- Tugas yang Dikerjakan
**a.** Jawablah pertanyaan berikut berdasarkan berita tentang sepinya Terminal BRPS Pekanbaru.
(i) Faktor non-ekonomi apa yang disebut menciptakan disrupsi parah pada siklus ekonomi musiman?
(ii) Siapa nama ekonom senior UNRI yang dikutip dalam berita itu?
(iii) Menurut kutipan ekonom tersebut, uang apa saja yang dibawa serta oleh pergerakan orang dari Riau ke Sumbar/Sumut?
**b.** Lanjutkan berita tentang sepinya Terminal BRPS Pekanbaru, dimulai tepat sesudah kalimat terakhirnya.

- Teks untuk Dianalisis
==============================

Ini Penjelasam Pengamat Ekonomi soal Sepinya Penumpang di Terminal BRPS Pekanbaru

Ini Penjelasam Pengamat Ekonomi soal Sepinya Penumpang di Terminal BRPS Pekanbaru

Riaumandiri.co Terminal Bandar Raya Payung Sekaki (BRPS) Pekanbaru jelang libur Natal dan Tahun Baru sepi dari penumpang merupakan contoh nyata bagaimana faktor non-ekonomi (bencana alam) bisa langsung menciptakan disrupsi parah pada siklus ekonomi musiman.


"Biasanya, mobilitas tinggi saat Nataru itu adalah "pemantik" utama perputaran ekonomi regional. Kenapa? Karena pergerakan orang dari Riau ke Sumbar/Sumut (dan sebaliknya) itu membawa serta uang belanja, uang oleh-oleh, dan uang jasa angkutan," ujar Ekonom Senior UNRI, Dahlan Tampubolon, Minggu (14/12).

==============================

- Data yang Diberikan
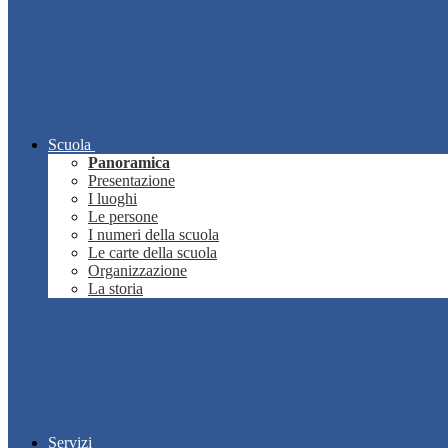
Scuola
Panoramica
Presentazione
I luoghi
Le persone
I numeri della scuola
Le carte della scuola
Organizzazione
La storia
Servizi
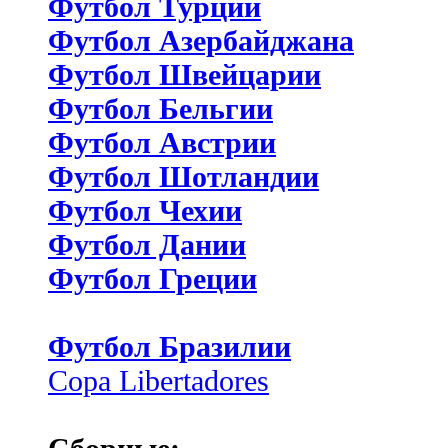
Футбол Турции
Футбол Азербайджана
Футбол Швейцарии
Футбол Бельгии
Футбол Австрии
Футбол Шотландии
Футбол Чехии
Футбол Дании
Футбол Греции
Футбол Бразилии
Copa Libertadores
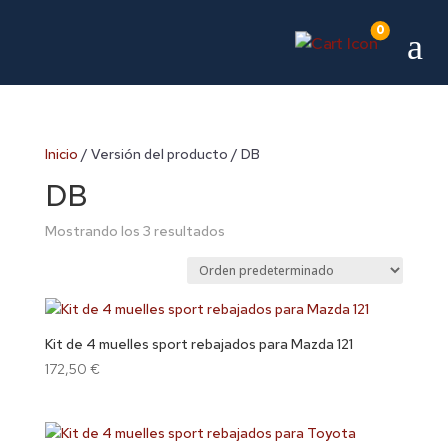
0
a
Inicio
/ Versión del producto / DB
DB
Mostrando los 3 resultados
Kit de 4 muelles sport rebajados para Mazda 121
172,50
€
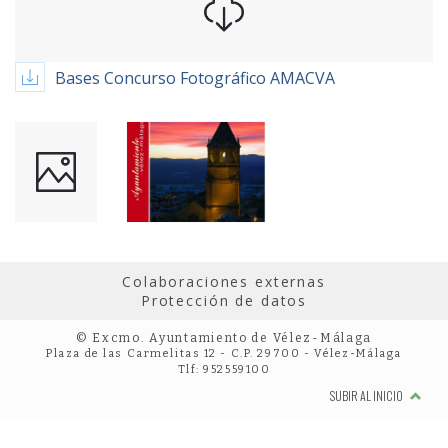
Bases Concurso Fotográfico AMACVA
Colaboraciones externas
Protección de datos
© Excmo. Ayuntamiento de Vélez-Málaga
Plaza de las Carmelitas 12 - C.P. 29700 - Vélez-Málaga
Tlf: 952559100
SUBIR AL INICIO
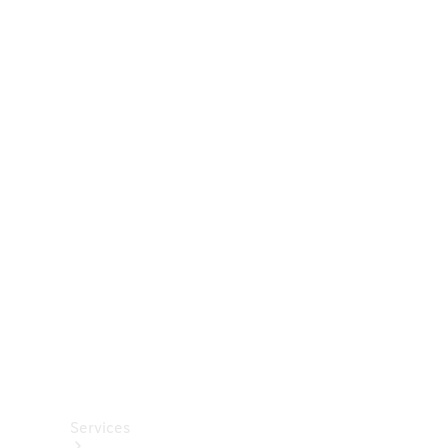
Räder &
Reifen
Zubehör
Mercedes-
Benz
Collection
Autopflege
Services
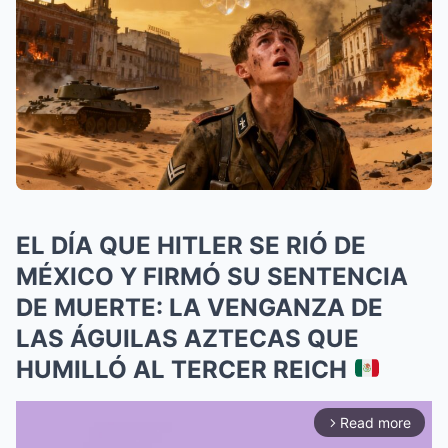
EL DÍA QUE HITLER SE RIÓ DE
MÉXICO Y FIRMÓ SU SENTENCIA
DE MUERTE: LA VENGANZA DE
LAS ÁGUILAS AZTECAS QUE
HUMILLÓ AL TERCER REICH
Read more
arrow_forward_ios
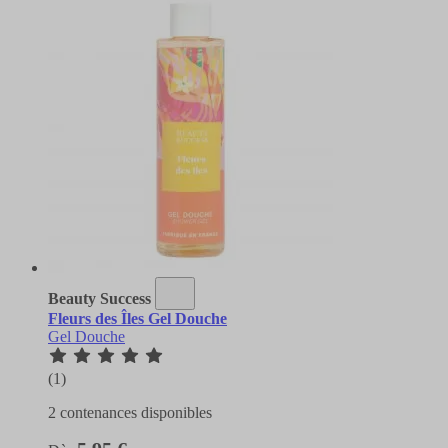
Beauty Success
Fleurs des Îles Gel Douche
Gel Douche
(1)
2 contenances disponibles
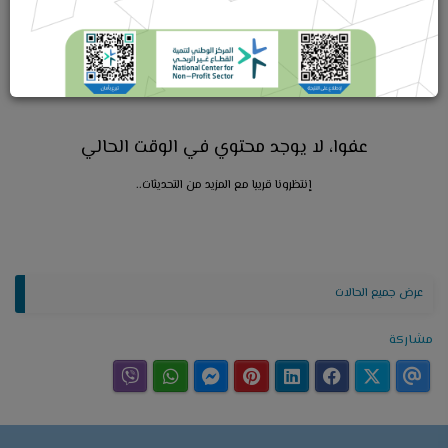
تنقية
عفوا، لا يوجد محتوي في الوقت الحالي
إنتظرونا قريبا مع المزيد من التحديثات..
عرض جميع الحالات
مشاركة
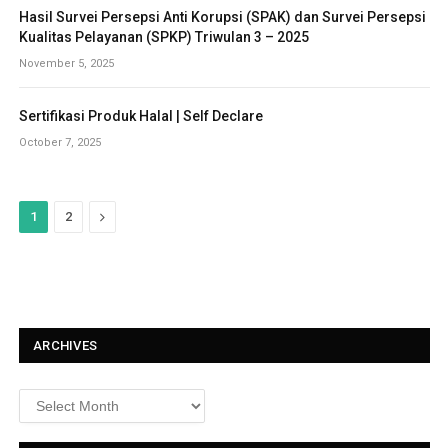
Hasil Survei Persepsi Anti Korupsi (SPAK) dan Survei Persepsi
Kualitas Pelayanan (SPKP) Triwulan 3 – 2025
November 5, 2025
Sertifikasi Produk Halal | Self Declare
October 7, 2025
N
1
2
e
x
t
ARCHIVES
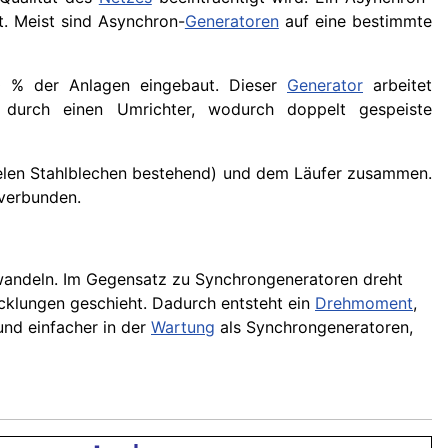
. Meist sind Asynchron-
Generatoren
auf eine bestimmte
 % der Anlagen eingebaut. Dieser
Generator
arbeitet
 durch einen Umrichter, wodurch doppelt gespeiste
elen Stahlblechen bestehend) und dem Läufer zusammen.
verbunden.
ndeln. Im Gegensatz zu Synchrongeneratoren dreht
cklungen geschieht. Dadurch entsteht ein
Drehmoment
,
und einfacher in der
Wartung
als Synchrongeneratoren,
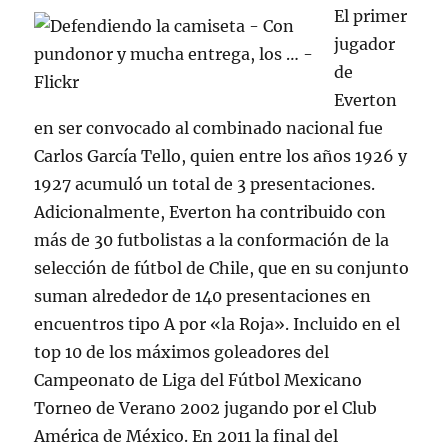
El primer
jugador
de
Everton
en ser convocado al combinado nacional fue
Carlos García Tello, quien entre los años 1926 y
1927 acumuló un total de 3 presentaciones.
Adicionalmente, Everton ha contribuido con
más de 30 futbolistas a la conformación de la
selección de fútbol de Chile, que en su conjunto
suman alrededor de 140 presentaciones en
encuentros tipo A por «la Roja». Incluido en el
top 10 de los máximos goleadores del
Campeonato de Liga del Fútbol Mexicano
Torneo de Verano 2002 jugando por el Club
América de México. En 2011 la final del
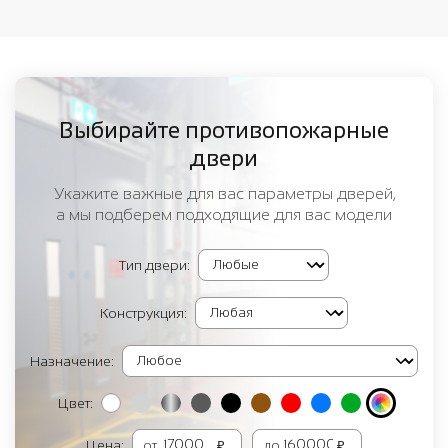
Выбирайте противопожарные
двери
Укажите важные для вас параметры дверей,
а мы подберем подходящие для вас модели
Тип двери:
Конструкция:
Назначение:
Цвет:
Цена:
от
₽
до
₽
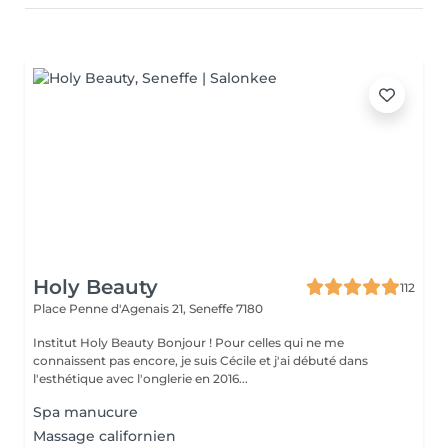
Holy Beauty
112
Place Penne d'Agenais 21,
Seneffe 7180
Institut Holy Beauty Bonjour ! Pour celles qui ne me
connaissent pas encore, je suis Cécile et j'ai débuté dans
l'esthétique avec l'onglerie en 2016...
Spa manucure
Massage californien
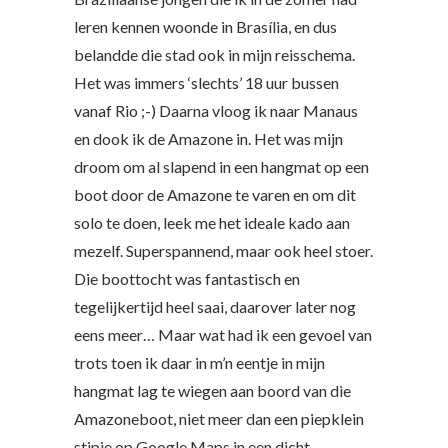
leren kennen woonde in Brasília, en dus
belandde die stad ook in mijn reisschema.
Het was immers ‘slechts’ 18 uur bussen
vanaf Rio ;-) Daarna vloog ik naar Manaus
en dook ik de Amazone in. Het was mijn
droom om al slapend in een hangmat op een
boot door de Amazone te varen en om dit
solo te doen, leek me het ideale kado aan
mezelf. Superspannend, maar ook heel stoer.
Die boottocht was fantastisch en
tegelijkertijd heel saai, daarover later nog
eens meer… Maar wat had ik een gevoel van
trots toen ik daar in m’n eentje in mijn
hangmat lag te wiegen aan boord van die
Amazoneboot, niet meer dan een piepklein
stipje op Google Maps in een dicht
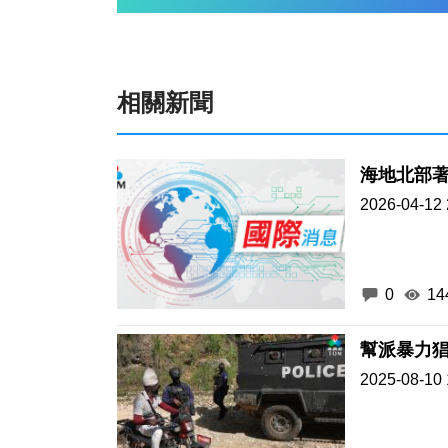
相關新聞
海地北部著
2026-04-12 
0
14
2025-08-10 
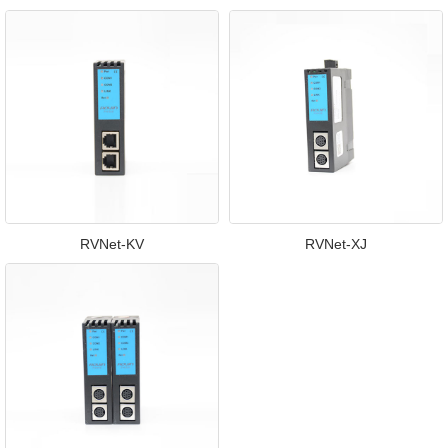
RVNet-KV
RVNet-XJ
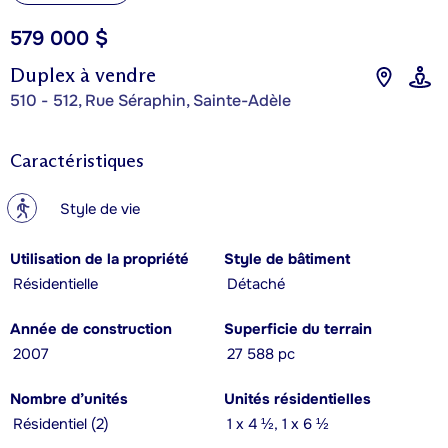
579 000 $
Duplex à vendre
510 - 512, Rue Séraphin, Sainte-Adèle
Caractéristiques
?
Style de vie
Utilisation de la propriété
Style de bâtiment
Résidentielle
Détaché
Année de construction
Superficie du terrain
2007
27 588 pc
Nombre d’unités
Unités résidentielles
Résidentiel (2)
1 x 4 ½, 1 x 6 ½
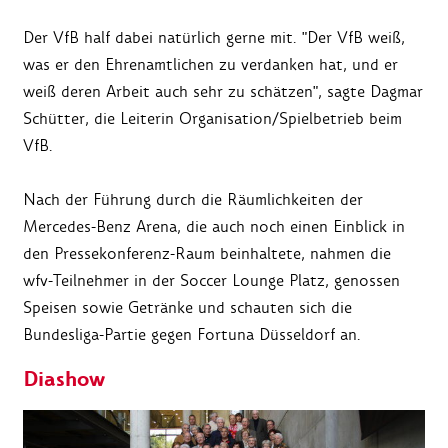
Der VfB half dabei natürlich gerne mit. "Der VfB weiß,
was er den Ehrenamtlichen zu verdanken hat, und er
weiß deren Arbeit auch sehr zu schätzen", sagte Dagmar
Schütter, die Leiterin Organisation/Spielbetrieb beim
VfB.
Nach der Führung durch die Räumlichkeiten der
Mercedes-Benz Arena, die auch noch einen Einblick in
den Pressekonferenz-Raum beinhaltete, nahmen die
wfv-Teilnehmer in der Soccer Lounge Platz, genossen
Speisen sowie Getränke und schauten sich die
Bundesliga-Partie gegen Fortuna Düsseldorf an.
Diashow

==============================

- Jawaban per Nomor
**a.**
(i) Bencana alam.
(ii) Dahlan Tampubolon.
(iii) Uang belanja, uang oleh-oleh, dan uang jasa angkutan.

**b.**
"Pergerakan manusia dalam provinsi masih stabil, gak nampak efek hidrometerologi. Karena transportasinya pakai supervan atau travel yg gak masuk ke AKAP. Yang paling nampak, jalur ke Sumut. Kita tau semua transport ke sumut masuk ke AKAP. Apalagi libur Nataru kan pergerakan masyarakat Sumut yang besar, hampir seperti wajib pulang kampung," imbuhnya.


Dikatakannya, sepinya terminal berarti puluhan ribu transaksi di sektor transportasi (bus AKAP/AKDP), kuliner sekitar terminal, dan jasa-jasa kecil lainnya hilang mendadak.


"Ini menciptakan efek domino negatif (negatif multiplier effect): pemasukan PO Bus anjlok, cash flow pengusaha ritel di rute perjalanan berkurang, dan daerah tujuan kehilangan potensi spending wisatawan. Kalau ini terjadi, harapan kita agar libur akhir tahun jadi pemicu inflasi (karena permintaan naik) malah jadi pelambat ekonomi (karena aktivitas terhenti)," katanya.


Bencana hidrometeorologi di Sumut dan Sumbar itu, efeknya langsung merusak tiga sektor utama: Pengangkutan, Perdagangan, dan Pariwisata.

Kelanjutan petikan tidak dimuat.